◆ **Data for review**:
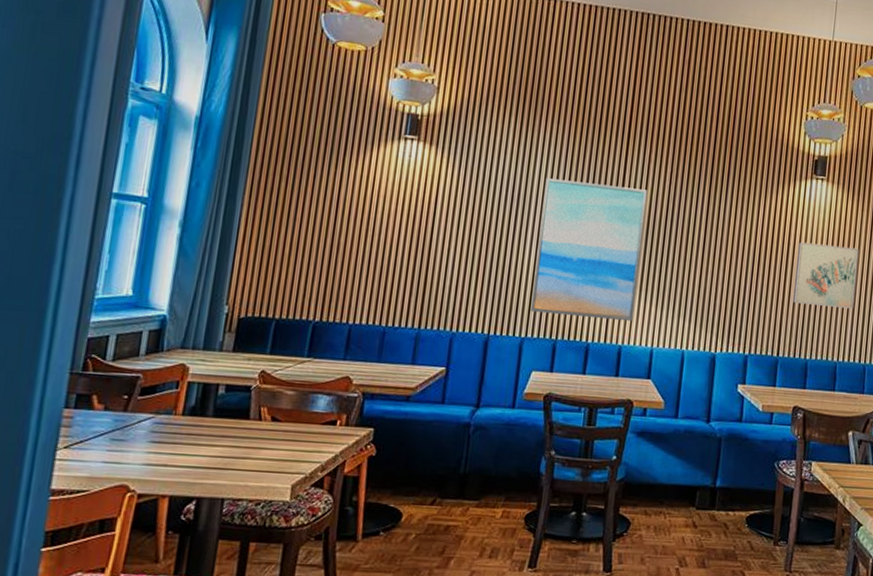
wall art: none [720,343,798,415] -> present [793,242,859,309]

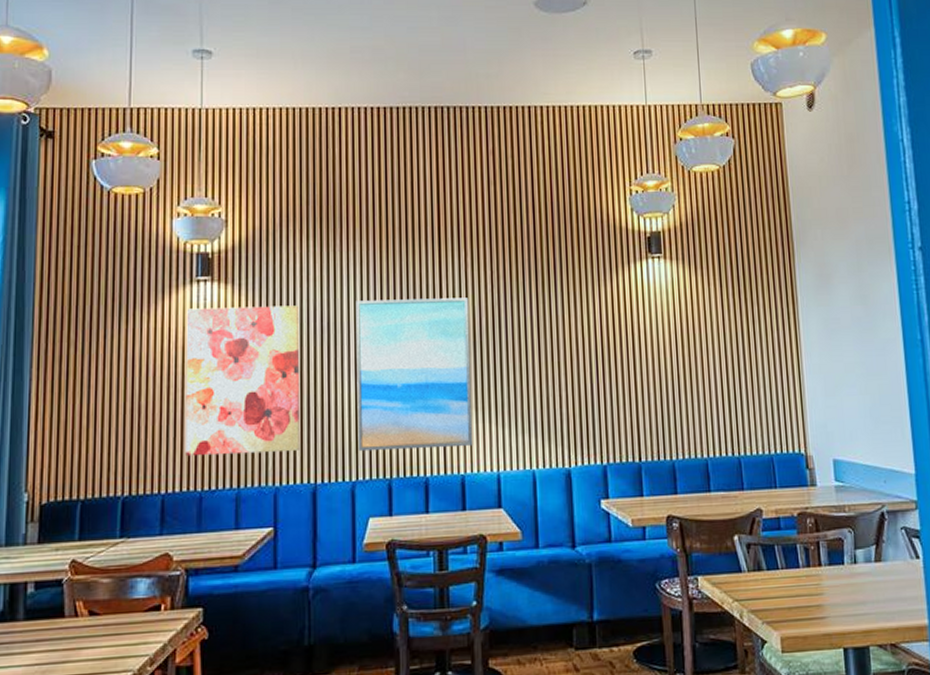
wall art: none [375,162,494,304] -> present [185,305,299,457]
wall art: present [793,242,859,309] -> none [644,327,716,399]

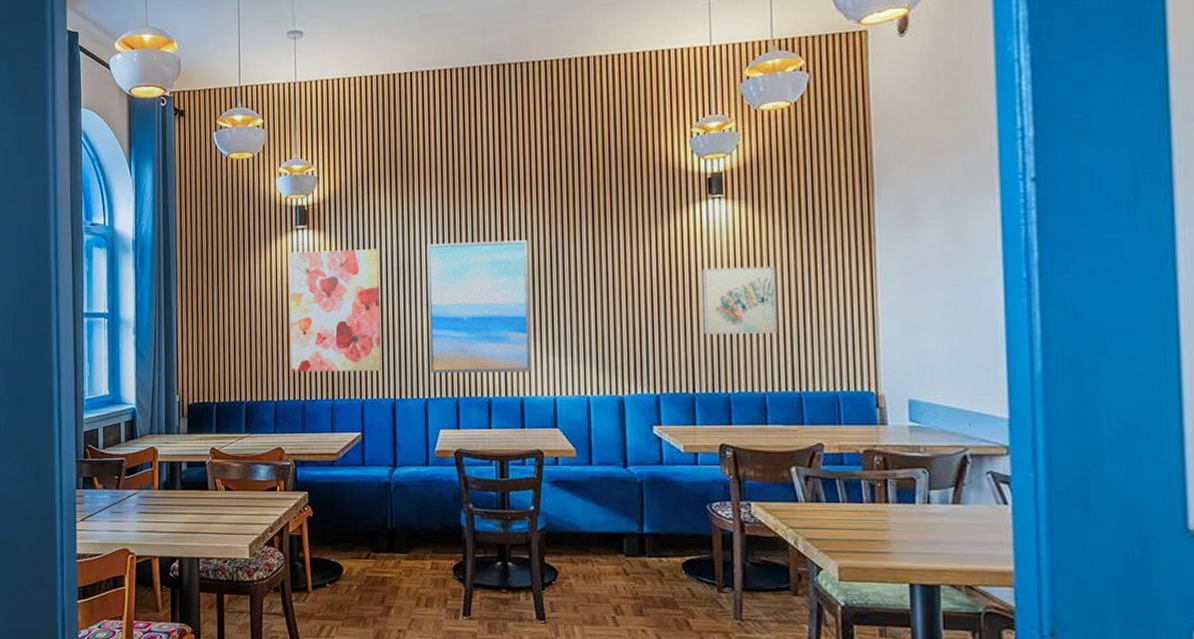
wall art: none [644,327,716,399] -> present [702,266,778,334]

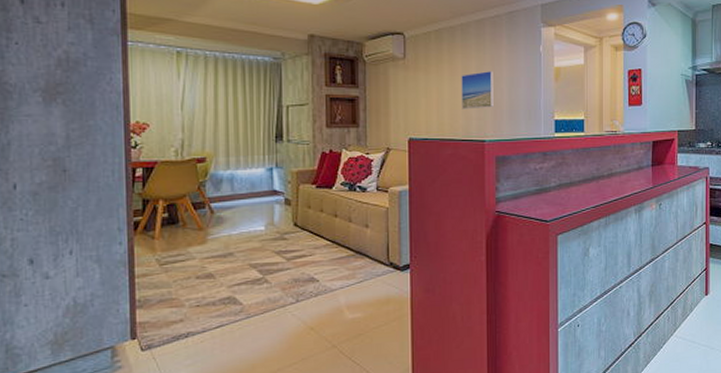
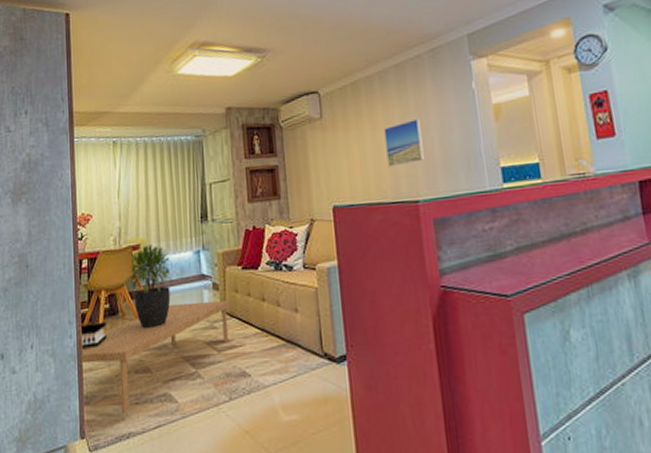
architectural model: none [131,230,165,256] -> present [79,321,107,350]
coffee table: none [132,215,303,316] -> present [80,301,232,414]
potted plant: none [186,157,243,239] -> present [124,243,174,329]

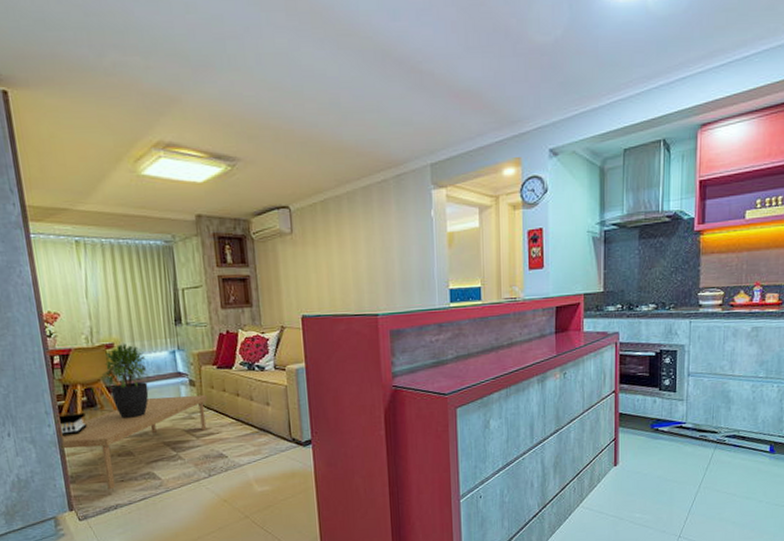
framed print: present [384,119,424,167] -> none [350,241,385,283]

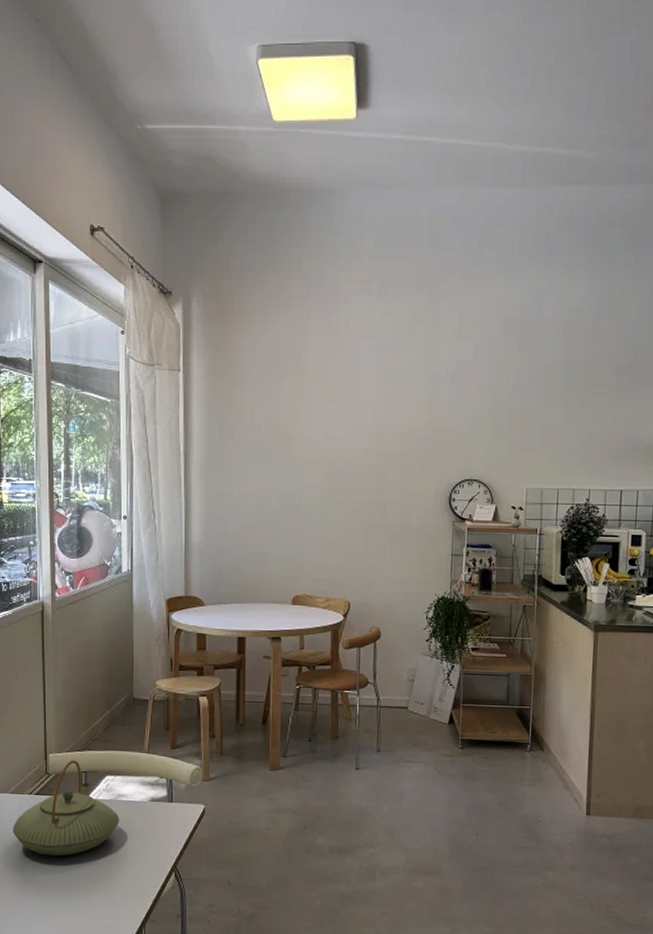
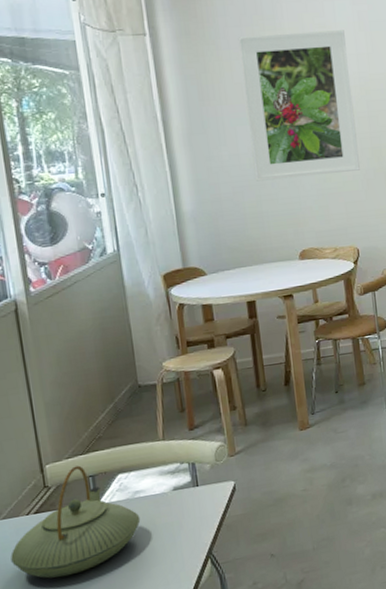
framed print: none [260,378,366,524] -> present [238,30,360,181]

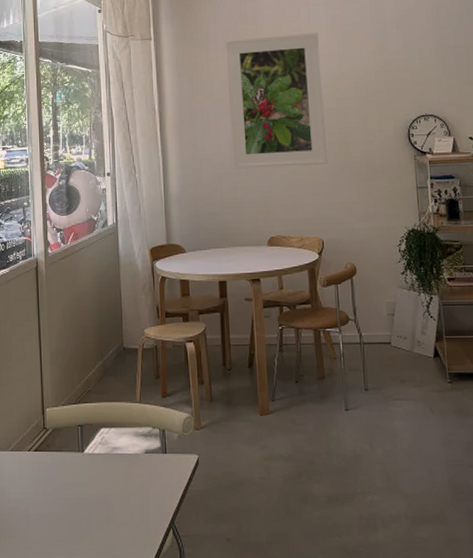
teapot: present [10,465,141,579] -> none [13,414,116,516]

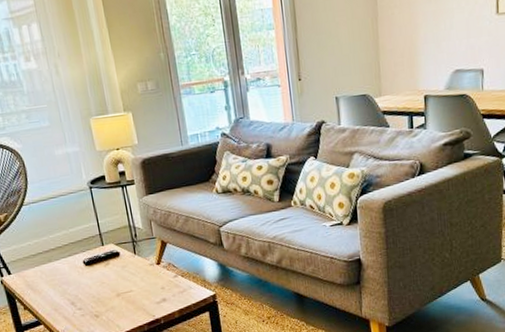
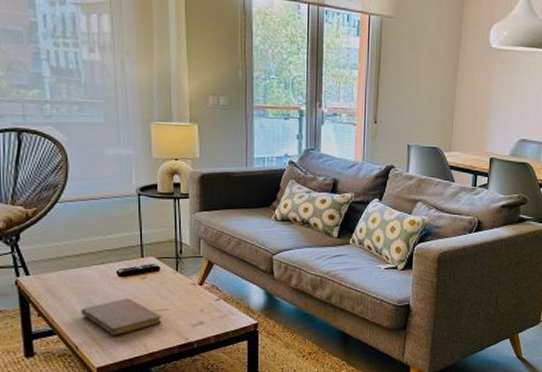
notebook: none [58,284,129,321] -> present [81,298,161,336]

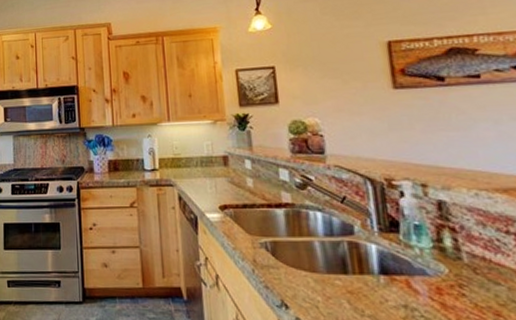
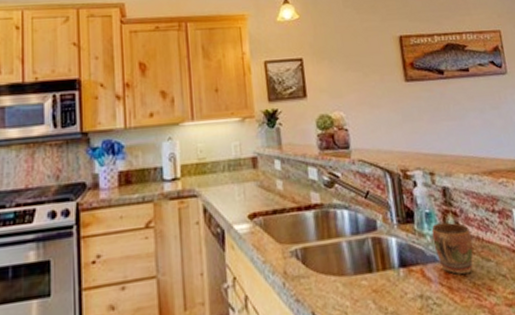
mug: none [421,237,477,294] -> present [431,222,473,275]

◆ **What the task asks**: Pictures stay out; everything else in the records gets copied exactly.

◆ **Solution**:
wall art: none [720,343,798,415] -> present [793,242,859,309]

wall art: none [375,162,494,304] -> present [185,305,299,457]
wall art: present [793,242,859,309] -> none [644,327,716,399]

wall art: none [644,327,716,399] -> present [702,266,778,334]

architectural model: none [131,230,165,256] -> present [79,321,107,350]
coffee table: none [132,215,303,316] -> present [80,301,232,414]
potted plant: none [186,157,243,239] -> present [124,243,174,329]

framed print: present [384,119,424,167] -> none [350,241,385,283]

framed print: none [260,378,366,524] -> present [238,30,360,181]

teapot: present [10,465,141,579] -> none [13,414,116,516]

notebook: none [58,284,129,321] -> present [81,298,161,336]

mug: none [421,237,477,294] -> present [431,222,473,275]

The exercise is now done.